# [The input]
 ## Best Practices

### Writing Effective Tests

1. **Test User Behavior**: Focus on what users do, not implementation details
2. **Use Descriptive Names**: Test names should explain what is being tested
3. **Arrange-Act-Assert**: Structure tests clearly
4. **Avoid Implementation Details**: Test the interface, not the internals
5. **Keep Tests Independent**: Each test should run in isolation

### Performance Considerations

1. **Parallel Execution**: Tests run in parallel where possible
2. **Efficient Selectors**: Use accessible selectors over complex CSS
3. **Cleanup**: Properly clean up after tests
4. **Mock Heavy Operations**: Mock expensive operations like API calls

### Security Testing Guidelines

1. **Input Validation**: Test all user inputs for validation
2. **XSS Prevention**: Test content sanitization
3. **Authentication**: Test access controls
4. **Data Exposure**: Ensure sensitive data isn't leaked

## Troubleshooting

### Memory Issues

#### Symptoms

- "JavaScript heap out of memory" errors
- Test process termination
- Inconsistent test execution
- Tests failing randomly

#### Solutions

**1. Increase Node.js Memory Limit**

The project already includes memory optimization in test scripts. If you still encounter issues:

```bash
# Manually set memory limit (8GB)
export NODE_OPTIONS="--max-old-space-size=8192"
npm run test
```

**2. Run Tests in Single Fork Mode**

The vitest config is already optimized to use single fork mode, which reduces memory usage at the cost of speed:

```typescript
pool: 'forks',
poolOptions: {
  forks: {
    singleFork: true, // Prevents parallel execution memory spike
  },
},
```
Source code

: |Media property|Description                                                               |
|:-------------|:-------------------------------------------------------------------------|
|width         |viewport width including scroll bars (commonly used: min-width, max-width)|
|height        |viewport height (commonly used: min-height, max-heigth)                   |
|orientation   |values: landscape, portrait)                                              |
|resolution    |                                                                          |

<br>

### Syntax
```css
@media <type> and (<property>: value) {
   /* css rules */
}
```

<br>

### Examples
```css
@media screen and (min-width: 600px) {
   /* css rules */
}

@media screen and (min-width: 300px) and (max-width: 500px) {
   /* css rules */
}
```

# [Task instructions]
Across the records above, count the lines holding "commonly" and reply with that number alone.

# [Written solution]
2